7

I need to get a string checksum or hash (or something equivalent) using just the C preprocessor, if possible.

The use case is as follows: I'm doing error logging on an embedded device with very limited memory and cpu. I would like to define a LogError() macro which inserts hash(__FILE__) and __LINE__ in a circular buffer (as 16bit numbers). But hash(__FILE__) needs to be compiled to a constant; if the actual filenames are stored as strings in the program that would use too much memory. The hash can be calculated using any method.

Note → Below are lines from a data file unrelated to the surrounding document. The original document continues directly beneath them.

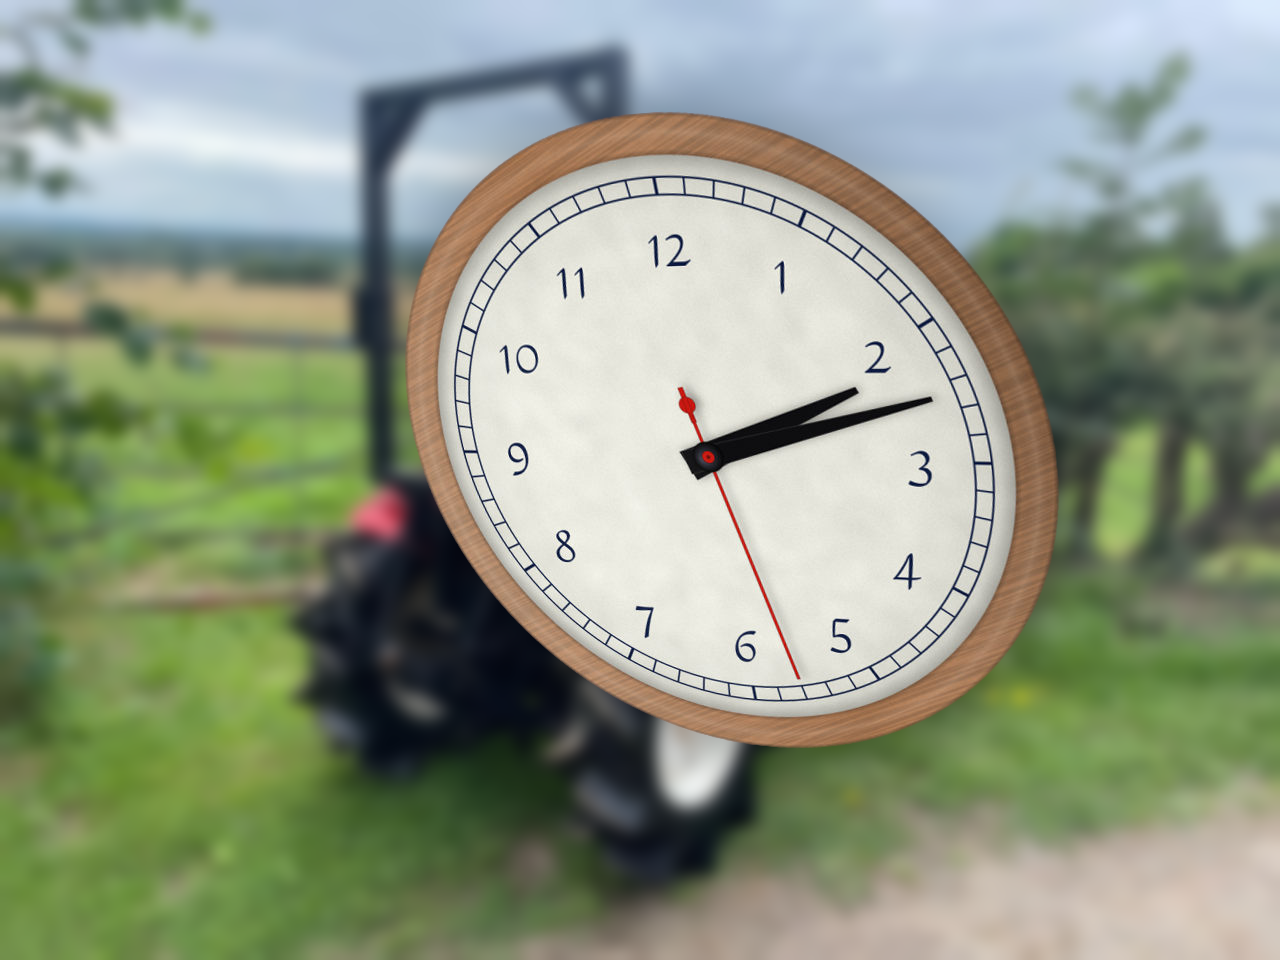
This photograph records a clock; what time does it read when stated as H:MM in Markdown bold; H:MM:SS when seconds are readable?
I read **2:12:28**
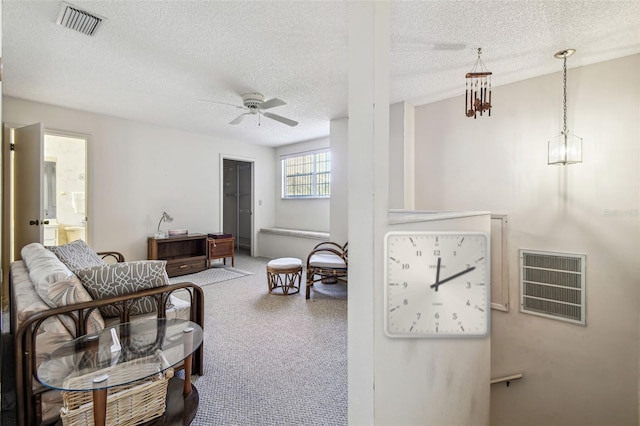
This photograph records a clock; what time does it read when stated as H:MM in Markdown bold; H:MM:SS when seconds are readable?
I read **12:11**
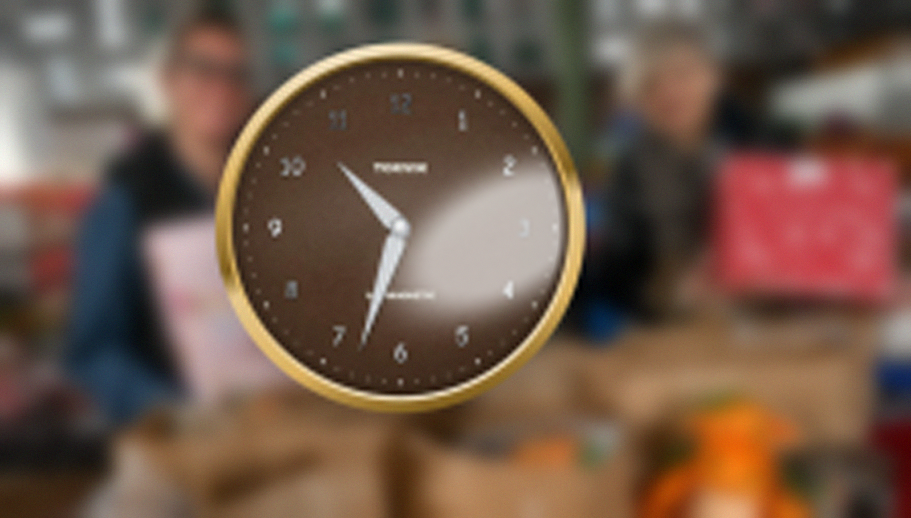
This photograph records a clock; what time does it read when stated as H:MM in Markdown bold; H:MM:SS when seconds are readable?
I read **10:33**
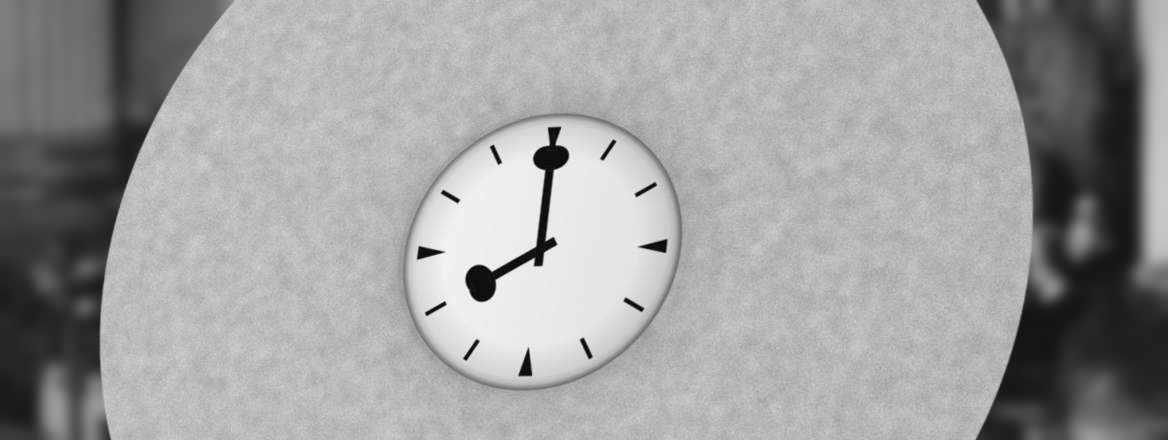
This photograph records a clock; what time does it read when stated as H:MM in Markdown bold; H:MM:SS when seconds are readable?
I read **8:00**
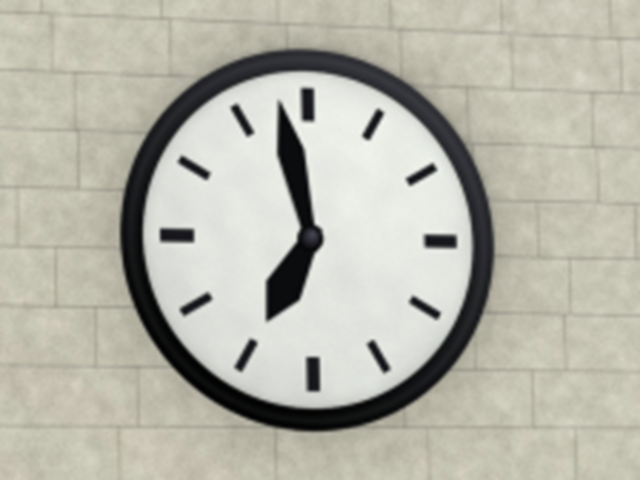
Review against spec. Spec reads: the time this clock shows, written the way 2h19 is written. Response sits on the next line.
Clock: 6h58
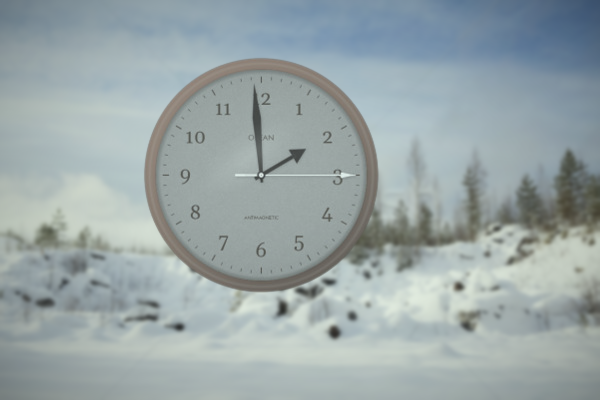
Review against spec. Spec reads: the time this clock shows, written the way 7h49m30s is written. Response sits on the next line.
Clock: 1h59m15s
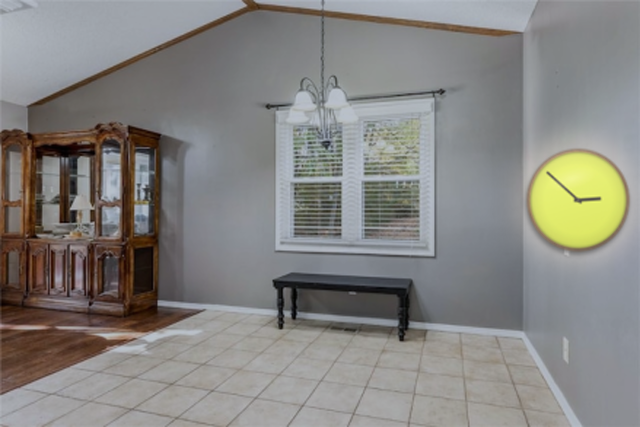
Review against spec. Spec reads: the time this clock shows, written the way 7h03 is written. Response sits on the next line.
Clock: 2h52
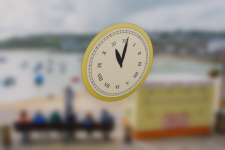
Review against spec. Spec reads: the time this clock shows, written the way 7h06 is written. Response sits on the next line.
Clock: 11h01
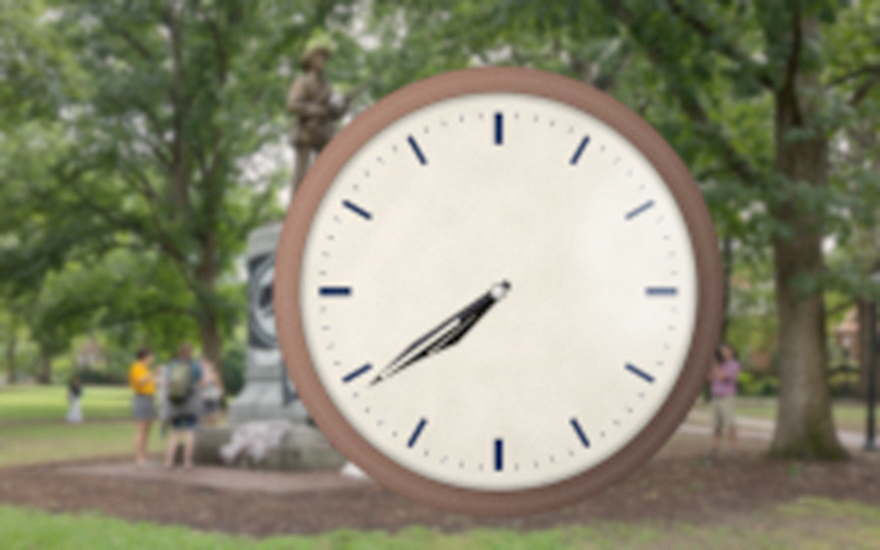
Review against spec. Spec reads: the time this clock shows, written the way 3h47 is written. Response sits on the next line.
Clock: 7h39
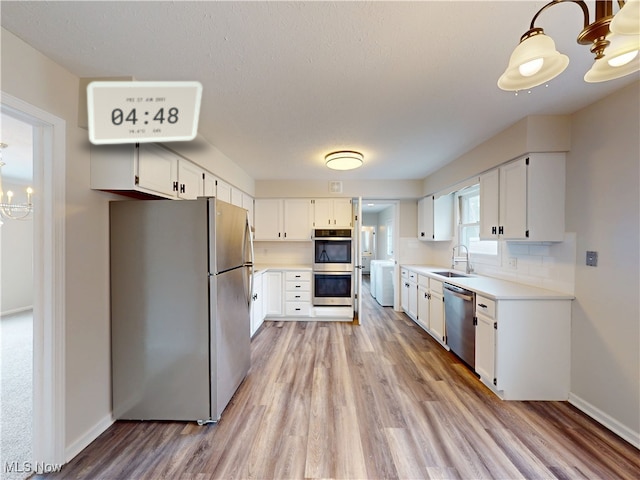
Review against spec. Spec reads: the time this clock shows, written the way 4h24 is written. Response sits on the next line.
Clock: 4h48
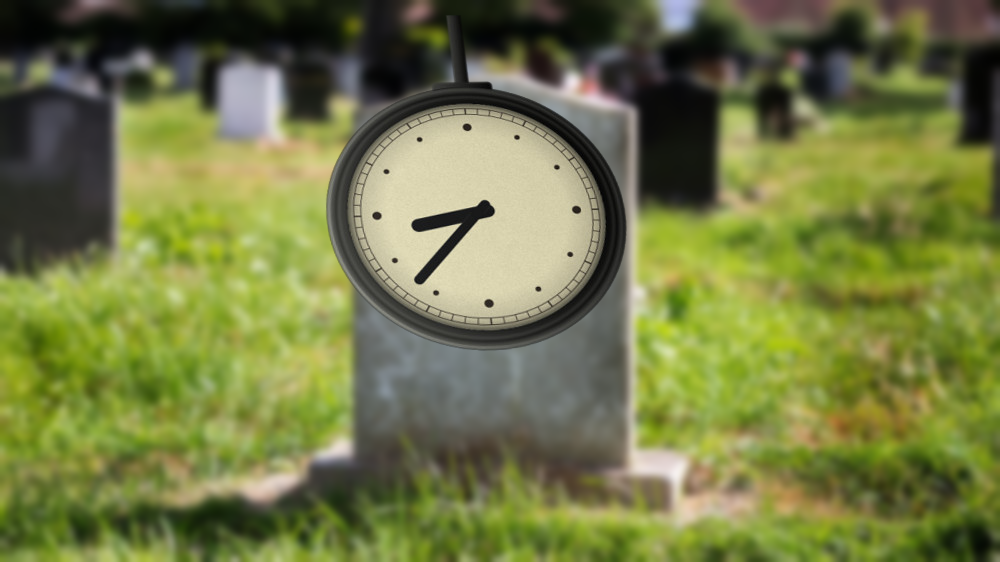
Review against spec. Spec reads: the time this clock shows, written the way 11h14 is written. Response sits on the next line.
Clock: 8h37
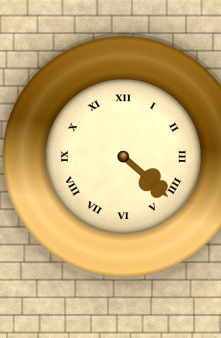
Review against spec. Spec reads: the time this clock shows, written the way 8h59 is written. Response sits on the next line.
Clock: 4h22
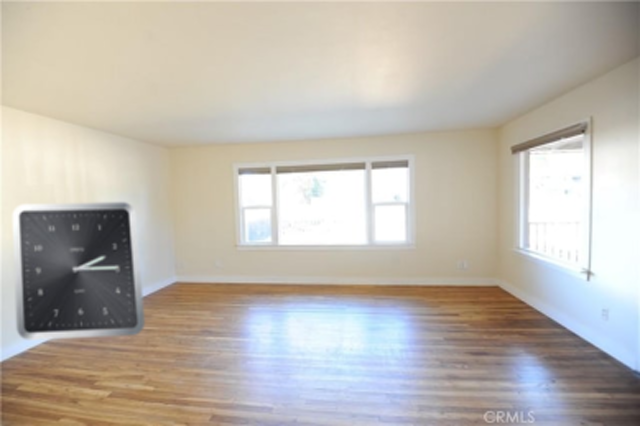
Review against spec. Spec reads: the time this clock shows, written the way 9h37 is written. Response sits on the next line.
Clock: 2h15
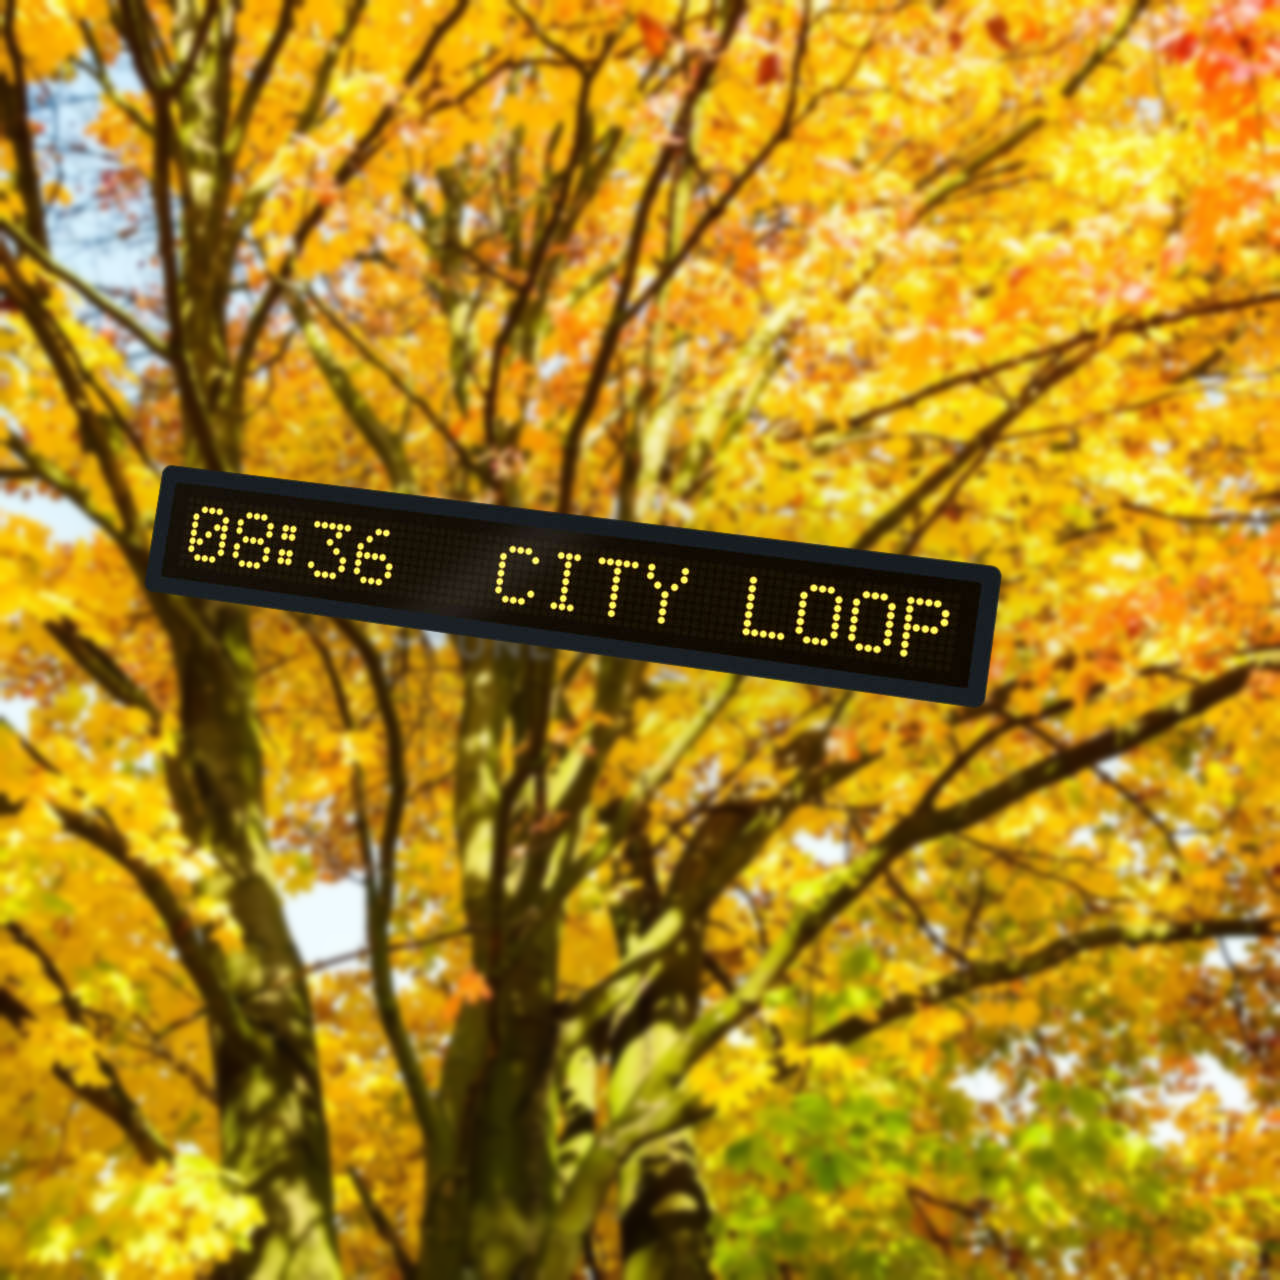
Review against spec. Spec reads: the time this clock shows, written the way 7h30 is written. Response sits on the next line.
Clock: 8h36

It is possible to #define FILE_ID with some unique number at the top of every file, and use that when logging, but that is not the preferred solution, it has a bit of a maintenance cost. Is there a better method?

10
  • 2
    In C, expressions like "foo.c"[0]+9*"foo.c"[1] are not constant expressions, but when used in code, may still actually compile to constants. Commented Feb 22, 2015 at 5:08
  • What if two files have the same hash? Commented Feb 22, 2015 at 5:12
  • @immibis: I guess I'd have to take my chances; there aren't anywhere near 62k files. Less worried about that than about someone accidentally defining FILE_ID to the same number in several files, if using the manual method... I would probably write a python script to update the IDs in that case. Commented Feb 22, 2015 at 5:15
  • 3
    This is not possible. Your compiler may or may not fold your hash function invocation into a constant; I would rather bet on it not being able to do so. The solution with FILE_ID is actually very low maintenance if you use something like -DFILE_ID=$$(myhashpgm $<) in your makefile. Commented Feb 22, 2015 at 5:39
  • 2
    This question is quite awkward since using the pre-processor to hash a string is useful in some cases - but almost certainly NOT a good solution for this use-case. I added own answer, but wonder if your detailed use-case should be a separate question on calculating logging ID's for primitive architectures. Commented Oct 4, 2017 at 10:41

3 Answers 3

7

The question "How to calculate the hash of a string literal using only the C preprocessor?" is valid, however I think you're adding a red-herring by including details about __FILE__ and logging ID's.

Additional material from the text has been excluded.